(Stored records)
==================================================

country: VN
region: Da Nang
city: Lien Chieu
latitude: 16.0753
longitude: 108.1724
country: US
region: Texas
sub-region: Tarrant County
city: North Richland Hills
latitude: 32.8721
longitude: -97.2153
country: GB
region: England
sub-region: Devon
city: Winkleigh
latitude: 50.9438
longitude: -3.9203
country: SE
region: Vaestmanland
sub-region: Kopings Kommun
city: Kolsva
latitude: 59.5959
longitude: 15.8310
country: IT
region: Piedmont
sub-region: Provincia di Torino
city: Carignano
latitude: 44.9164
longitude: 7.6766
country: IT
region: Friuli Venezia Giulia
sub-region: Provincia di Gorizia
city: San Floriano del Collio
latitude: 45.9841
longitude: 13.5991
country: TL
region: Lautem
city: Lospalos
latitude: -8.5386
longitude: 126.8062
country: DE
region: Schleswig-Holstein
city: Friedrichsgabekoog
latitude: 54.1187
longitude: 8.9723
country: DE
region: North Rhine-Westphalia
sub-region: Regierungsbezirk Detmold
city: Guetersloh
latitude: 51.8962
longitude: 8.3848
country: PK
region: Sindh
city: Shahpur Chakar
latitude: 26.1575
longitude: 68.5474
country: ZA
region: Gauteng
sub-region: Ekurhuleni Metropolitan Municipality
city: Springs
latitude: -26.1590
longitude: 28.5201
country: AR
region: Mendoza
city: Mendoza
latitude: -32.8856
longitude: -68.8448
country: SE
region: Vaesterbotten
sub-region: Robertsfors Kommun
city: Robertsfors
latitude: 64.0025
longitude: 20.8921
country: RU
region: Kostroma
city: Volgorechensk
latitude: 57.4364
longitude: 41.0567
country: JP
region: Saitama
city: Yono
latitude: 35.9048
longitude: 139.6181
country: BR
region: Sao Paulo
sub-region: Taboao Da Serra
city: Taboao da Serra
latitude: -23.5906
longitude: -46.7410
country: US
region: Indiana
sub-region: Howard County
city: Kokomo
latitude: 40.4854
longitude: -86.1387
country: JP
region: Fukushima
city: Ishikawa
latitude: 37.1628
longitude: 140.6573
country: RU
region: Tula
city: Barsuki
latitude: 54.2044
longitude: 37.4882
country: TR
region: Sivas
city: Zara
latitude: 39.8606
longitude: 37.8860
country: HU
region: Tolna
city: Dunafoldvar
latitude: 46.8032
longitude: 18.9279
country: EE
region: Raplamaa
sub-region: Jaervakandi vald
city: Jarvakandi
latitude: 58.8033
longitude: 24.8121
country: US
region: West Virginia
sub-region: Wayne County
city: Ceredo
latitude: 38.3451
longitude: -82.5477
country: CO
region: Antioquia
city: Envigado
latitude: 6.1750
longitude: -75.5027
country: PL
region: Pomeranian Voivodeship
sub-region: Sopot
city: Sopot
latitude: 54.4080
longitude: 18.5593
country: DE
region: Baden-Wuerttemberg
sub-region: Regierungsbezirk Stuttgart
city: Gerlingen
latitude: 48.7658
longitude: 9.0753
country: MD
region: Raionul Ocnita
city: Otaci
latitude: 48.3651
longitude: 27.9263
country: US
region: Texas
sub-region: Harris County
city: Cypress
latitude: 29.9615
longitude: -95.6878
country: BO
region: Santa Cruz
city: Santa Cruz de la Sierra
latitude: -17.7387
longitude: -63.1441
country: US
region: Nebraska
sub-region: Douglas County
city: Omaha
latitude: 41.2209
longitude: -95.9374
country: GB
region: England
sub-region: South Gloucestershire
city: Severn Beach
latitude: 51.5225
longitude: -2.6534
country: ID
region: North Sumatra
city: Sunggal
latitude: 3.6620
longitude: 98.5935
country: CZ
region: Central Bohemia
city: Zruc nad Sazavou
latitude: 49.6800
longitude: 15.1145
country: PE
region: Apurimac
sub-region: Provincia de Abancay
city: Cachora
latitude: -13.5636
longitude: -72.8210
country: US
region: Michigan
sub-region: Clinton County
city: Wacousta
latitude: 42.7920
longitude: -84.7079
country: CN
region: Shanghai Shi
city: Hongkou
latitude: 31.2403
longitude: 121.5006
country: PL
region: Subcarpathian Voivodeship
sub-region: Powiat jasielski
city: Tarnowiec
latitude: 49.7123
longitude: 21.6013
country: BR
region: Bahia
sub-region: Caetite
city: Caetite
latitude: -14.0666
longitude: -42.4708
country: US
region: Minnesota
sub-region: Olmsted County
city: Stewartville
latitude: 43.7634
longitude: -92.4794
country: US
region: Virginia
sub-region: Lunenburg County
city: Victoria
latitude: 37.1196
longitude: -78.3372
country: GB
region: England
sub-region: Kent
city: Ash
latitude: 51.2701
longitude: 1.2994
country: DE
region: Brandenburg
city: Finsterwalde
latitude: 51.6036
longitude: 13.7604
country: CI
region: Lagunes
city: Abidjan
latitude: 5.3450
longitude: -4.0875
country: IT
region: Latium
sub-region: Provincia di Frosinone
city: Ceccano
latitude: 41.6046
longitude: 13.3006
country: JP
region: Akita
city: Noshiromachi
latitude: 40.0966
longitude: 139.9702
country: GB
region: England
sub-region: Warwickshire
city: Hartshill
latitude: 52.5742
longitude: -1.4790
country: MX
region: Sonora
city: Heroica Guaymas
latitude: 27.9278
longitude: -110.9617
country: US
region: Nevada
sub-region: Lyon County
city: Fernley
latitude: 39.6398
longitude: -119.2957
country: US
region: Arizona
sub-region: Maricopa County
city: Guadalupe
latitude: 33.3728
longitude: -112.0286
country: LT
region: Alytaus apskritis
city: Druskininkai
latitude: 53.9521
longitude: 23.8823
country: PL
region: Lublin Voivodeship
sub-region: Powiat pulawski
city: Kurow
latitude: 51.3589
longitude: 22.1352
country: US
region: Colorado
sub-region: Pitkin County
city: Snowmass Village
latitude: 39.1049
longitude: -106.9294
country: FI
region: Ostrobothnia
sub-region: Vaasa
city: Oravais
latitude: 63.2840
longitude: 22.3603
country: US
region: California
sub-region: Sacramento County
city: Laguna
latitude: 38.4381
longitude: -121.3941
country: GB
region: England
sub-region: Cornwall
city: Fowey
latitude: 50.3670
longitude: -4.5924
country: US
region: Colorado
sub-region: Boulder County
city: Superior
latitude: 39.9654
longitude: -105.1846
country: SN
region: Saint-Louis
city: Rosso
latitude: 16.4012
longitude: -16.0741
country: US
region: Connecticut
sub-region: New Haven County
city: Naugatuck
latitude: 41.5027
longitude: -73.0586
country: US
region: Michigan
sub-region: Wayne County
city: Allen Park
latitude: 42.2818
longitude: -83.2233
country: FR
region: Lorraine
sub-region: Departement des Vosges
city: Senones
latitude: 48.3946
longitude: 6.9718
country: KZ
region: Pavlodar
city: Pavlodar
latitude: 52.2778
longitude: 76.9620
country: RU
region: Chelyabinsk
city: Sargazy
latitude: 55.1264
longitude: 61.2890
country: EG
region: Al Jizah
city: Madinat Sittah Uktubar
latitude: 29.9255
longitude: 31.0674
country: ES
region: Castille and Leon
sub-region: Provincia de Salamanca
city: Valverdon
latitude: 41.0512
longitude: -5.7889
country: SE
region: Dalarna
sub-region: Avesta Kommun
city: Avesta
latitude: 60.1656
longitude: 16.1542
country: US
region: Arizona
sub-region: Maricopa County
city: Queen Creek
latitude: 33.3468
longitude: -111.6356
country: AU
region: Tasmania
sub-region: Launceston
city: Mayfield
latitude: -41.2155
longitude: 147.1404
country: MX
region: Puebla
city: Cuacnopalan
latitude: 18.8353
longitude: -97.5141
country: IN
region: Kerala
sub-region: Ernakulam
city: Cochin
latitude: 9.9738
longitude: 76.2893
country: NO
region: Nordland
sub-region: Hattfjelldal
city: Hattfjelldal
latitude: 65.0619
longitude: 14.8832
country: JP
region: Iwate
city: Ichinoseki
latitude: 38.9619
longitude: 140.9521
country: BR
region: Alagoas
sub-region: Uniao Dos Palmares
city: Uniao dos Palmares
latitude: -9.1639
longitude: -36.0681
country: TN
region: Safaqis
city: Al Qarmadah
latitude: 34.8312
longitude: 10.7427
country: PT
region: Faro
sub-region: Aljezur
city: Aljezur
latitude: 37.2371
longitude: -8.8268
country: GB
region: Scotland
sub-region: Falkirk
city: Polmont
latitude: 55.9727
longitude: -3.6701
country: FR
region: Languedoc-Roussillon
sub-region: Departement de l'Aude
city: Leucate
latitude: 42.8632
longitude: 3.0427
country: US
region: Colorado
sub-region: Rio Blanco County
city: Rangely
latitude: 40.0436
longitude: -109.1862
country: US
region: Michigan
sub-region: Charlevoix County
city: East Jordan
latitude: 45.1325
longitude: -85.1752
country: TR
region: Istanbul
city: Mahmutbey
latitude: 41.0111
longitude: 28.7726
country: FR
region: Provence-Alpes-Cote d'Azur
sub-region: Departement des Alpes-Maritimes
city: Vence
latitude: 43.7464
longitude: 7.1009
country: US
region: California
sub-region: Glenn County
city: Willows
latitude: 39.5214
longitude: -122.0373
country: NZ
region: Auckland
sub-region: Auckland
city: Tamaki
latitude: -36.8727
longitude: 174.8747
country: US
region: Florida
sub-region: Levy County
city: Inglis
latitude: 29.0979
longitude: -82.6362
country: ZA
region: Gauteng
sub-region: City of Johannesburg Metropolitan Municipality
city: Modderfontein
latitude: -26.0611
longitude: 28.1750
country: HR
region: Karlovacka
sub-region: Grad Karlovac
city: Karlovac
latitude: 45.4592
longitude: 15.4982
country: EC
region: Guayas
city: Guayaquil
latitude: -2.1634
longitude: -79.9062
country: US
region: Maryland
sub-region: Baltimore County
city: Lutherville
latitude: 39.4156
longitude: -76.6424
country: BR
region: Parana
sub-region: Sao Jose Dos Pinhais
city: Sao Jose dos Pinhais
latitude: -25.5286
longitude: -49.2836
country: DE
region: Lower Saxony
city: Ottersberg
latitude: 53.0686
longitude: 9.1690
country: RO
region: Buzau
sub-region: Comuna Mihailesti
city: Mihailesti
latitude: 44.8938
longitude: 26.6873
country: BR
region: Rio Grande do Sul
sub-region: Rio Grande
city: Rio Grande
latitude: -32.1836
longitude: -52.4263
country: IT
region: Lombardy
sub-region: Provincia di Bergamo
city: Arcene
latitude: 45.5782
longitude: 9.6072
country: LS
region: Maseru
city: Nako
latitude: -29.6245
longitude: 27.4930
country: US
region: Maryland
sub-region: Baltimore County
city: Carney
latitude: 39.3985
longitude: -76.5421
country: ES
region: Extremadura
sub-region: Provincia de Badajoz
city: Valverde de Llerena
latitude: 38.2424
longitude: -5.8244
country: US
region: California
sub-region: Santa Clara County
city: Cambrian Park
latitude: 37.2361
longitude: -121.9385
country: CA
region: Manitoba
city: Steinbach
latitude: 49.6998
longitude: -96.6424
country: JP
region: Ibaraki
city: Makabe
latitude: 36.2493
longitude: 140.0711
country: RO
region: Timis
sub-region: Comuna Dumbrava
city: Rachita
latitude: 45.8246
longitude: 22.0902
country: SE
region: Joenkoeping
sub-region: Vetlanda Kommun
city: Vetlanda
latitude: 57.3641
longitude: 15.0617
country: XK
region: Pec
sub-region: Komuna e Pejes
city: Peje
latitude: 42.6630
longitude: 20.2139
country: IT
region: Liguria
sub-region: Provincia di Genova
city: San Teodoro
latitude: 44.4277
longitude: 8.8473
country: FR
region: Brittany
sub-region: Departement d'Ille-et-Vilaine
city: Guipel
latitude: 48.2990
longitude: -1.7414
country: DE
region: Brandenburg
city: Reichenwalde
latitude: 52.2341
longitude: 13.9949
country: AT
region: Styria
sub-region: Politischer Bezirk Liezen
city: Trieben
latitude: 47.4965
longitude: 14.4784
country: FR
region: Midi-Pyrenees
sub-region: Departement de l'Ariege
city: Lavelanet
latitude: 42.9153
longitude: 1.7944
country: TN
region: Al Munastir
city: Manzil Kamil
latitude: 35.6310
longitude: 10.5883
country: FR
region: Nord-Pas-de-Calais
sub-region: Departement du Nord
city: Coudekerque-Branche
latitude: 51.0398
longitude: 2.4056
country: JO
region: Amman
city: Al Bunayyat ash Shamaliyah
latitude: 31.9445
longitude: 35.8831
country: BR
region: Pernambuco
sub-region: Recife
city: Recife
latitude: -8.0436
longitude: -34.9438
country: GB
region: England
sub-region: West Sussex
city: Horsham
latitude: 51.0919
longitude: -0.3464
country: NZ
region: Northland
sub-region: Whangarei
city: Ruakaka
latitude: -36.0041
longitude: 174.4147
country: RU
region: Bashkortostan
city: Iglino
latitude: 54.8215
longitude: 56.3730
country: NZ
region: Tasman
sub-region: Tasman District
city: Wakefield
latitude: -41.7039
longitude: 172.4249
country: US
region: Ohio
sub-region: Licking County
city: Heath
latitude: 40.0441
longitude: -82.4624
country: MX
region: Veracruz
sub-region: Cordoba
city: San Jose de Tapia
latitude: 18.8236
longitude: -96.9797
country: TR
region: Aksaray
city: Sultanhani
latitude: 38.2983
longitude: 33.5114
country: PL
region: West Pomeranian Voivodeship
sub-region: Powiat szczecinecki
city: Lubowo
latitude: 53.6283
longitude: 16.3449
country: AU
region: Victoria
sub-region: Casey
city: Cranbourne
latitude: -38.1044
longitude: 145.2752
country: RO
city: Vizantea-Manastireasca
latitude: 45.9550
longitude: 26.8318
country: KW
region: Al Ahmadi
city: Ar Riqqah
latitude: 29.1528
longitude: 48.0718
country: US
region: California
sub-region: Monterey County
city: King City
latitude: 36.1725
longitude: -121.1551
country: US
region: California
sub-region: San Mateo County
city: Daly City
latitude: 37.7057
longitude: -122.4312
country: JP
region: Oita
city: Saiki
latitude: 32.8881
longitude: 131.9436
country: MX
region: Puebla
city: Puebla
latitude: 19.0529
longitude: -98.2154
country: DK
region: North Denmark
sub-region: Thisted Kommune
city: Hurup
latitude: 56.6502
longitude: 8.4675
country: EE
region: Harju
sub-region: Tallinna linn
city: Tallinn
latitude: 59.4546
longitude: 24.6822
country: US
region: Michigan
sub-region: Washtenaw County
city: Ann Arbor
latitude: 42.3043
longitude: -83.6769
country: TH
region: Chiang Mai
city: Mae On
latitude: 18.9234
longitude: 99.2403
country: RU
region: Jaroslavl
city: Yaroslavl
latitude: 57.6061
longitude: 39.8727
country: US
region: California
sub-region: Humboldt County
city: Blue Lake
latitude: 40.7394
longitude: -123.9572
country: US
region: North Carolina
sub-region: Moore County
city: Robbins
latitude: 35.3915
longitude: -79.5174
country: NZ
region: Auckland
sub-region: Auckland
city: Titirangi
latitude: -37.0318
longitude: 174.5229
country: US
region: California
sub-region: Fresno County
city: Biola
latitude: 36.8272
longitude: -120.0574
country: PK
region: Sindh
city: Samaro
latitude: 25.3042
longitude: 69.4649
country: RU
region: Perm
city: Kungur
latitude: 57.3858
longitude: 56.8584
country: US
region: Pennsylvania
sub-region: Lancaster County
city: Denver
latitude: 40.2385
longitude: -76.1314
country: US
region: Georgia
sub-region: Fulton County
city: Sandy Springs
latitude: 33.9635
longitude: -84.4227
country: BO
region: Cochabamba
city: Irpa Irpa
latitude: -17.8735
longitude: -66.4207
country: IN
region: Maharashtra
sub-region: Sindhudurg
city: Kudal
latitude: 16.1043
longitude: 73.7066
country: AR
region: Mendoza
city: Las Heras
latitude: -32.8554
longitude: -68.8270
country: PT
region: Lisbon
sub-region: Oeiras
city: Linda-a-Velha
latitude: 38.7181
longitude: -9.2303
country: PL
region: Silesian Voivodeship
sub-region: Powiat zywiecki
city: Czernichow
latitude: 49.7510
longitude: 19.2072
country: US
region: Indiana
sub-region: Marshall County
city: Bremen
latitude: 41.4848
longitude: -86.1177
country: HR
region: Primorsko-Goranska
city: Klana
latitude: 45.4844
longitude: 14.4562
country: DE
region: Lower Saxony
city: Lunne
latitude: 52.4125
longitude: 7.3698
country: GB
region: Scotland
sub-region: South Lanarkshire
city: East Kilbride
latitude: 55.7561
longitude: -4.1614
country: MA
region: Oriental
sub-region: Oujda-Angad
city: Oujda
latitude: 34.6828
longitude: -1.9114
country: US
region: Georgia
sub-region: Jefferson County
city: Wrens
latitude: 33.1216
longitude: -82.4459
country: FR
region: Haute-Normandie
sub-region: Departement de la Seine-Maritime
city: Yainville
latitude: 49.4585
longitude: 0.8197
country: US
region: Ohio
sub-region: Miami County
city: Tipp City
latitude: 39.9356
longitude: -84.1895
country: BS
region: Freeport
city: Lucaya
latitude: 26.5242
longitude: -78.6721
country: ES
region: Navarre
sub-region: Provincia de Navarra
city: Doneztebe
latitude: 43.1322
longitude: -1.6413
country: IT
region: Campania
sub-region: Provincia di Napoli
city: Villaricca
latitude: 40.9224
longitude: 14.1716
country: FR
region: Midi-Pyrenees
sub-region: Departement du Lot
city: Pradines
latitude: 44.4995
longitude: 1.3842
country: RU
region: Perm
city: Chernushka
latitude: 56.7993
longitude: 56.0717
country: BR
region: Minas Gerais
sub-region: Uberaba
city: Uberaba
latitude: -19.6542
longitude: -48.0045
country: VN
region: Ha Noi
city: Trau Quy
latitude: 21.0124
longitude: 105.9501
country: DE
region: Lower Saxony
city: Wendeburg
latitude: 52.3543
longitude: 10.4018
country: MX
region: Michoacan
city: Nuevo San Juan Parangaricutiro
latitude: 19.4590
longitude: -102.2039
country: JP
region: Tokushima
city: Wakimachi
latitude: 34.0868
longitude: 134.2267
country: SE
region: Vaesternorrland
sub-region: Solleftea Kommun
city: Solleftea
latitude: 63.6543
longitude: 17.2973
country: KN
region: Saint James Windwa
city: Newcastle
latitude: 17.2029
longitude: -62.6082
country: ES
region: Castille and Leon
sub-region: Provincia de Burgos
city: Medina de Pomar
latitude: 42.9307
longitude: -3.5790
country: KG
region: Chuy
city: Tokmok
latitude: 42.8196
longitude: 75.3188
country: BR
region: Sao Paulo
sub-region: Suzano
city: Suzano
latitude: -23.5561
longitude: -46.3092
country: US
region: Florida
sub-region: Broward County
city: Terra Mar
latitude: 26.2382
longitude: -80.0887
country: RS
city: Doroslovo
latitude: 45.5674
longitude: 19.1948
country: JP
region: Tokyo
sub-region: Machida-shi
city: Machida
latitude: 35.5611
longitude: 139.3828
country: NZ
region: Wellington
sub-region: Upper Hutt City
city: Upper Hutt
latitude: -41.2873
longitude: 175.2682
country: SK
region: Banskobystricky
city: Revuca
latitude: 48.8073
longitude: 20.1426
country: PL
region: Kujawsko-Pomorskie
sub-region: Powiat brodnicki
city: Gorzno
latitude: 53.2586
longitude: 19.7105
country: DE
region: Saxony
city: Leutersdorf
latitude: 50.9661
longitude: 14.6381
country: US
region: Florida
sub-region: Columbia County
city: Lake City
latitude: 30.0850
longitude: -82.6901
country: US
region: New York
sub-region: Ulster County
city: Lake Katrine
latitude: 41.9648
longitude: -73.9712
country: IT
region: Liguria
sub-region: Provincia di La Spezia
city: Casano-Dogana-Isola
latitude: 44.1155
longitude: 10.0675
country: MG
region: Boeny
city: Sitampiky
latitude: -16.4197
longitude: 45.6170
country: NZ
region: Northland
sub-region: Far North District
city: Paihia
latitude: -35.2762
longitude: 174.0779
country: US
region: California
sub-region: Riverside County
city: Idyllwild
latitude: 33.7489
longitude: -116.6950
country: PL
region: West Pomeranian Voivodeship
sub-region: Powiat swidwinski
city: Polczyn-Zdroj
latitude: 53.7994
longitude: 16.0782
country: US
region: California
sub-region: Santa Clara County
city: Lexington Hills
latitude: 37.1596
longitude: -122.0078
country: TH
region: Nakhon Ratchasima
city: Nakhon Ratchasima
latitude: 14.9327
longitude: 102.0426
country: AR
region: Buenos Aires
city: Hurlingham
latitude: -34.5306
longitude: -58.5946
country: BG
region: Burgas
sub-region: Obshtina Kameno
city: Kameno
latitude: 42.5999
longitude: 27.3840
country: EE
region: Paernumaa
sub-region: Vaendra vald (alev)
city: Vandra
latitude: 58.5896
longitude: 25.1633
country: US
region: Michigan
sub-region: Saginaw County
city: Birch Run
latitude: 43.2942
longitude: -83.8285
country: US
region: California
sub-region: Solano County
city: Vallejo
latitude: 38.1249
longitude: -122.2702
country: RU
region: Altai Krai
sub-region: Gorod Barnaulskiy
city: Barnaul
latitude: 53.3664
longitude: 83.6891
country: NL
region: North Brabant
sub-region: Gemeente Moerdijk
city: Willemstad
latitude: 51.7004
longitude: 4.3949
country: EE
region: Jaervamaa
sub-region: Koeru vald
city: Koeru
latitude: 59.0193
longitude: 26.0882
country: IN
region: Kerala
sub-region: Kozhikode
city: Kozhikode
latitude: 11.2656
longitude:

==================================================

YOUR INSTRUCTIONS
Render the records as a two-column CSV with the headers field and value, covering everything from the line containing "country: EG" down to the line containing "city: Uniao dos Palmares", both lines included. Give one row per line, with each field enclosed in double quotation marks and any line breaks replaced by spaces.

ANSWER IN FULL
field,value
"country:","EG"
"region:","Al Jizah"
"city:","Madinat Sittah Uktubar"
"latitude:","29.9255"
"longitude:","31.0674"
"country:","ES"
"region:","Castille and Leon"
"sub-region:","Provincia de Salamanca"
"city:","Valverdon"
"latitude:","41.0512"
"longitude:","-5.7889"
"country:","SE"
"region:","Dalarna"
"sub-region:","Avesta Kommun"
"city:","Avesta"
"latitude:","60.1656"
"longitude:","16.1542"
"country:","US"
"region:","Arizona"
"sub-region:","Maricopa County"
"city:","Queen Creek"
"latitude:","33.3468"
"longitude:","-111.6356"
"country:","AU"
"region:","Tasmania"
"sub-region:","Launceston"
"city:","Mayfield"
"latitude:","-41.2155"
"longitude:","147.1404"
"country:","MX"
"region:","Puebla"
"city:","Cuacnopalan"
"latitude:","18.8353"
"longitude:","-97.5141"
"country:","IN"
"region:","Kerala"
"sub-region:","Ernakulam"
"city:","Cochin"
"latitude:","9.9738"
"longitude:","76.2893"
"country:","NO"
"region:","Nordland"
"sub-region:","Hattfjelldal"
"city:","Hattfjelldal"
"latitude:","65.0619"
"longitude:","14.8832"
"country:","JP"
"region:","Iwate"
"city:","Ichinoseki"
"latitude:","38.9619"
"longitude:","140.9521"
"country:","BR"
"region:","Alagoas"
"sub-region:","Uniao Dos Palmares"
"city:","Uniao dos Palmares"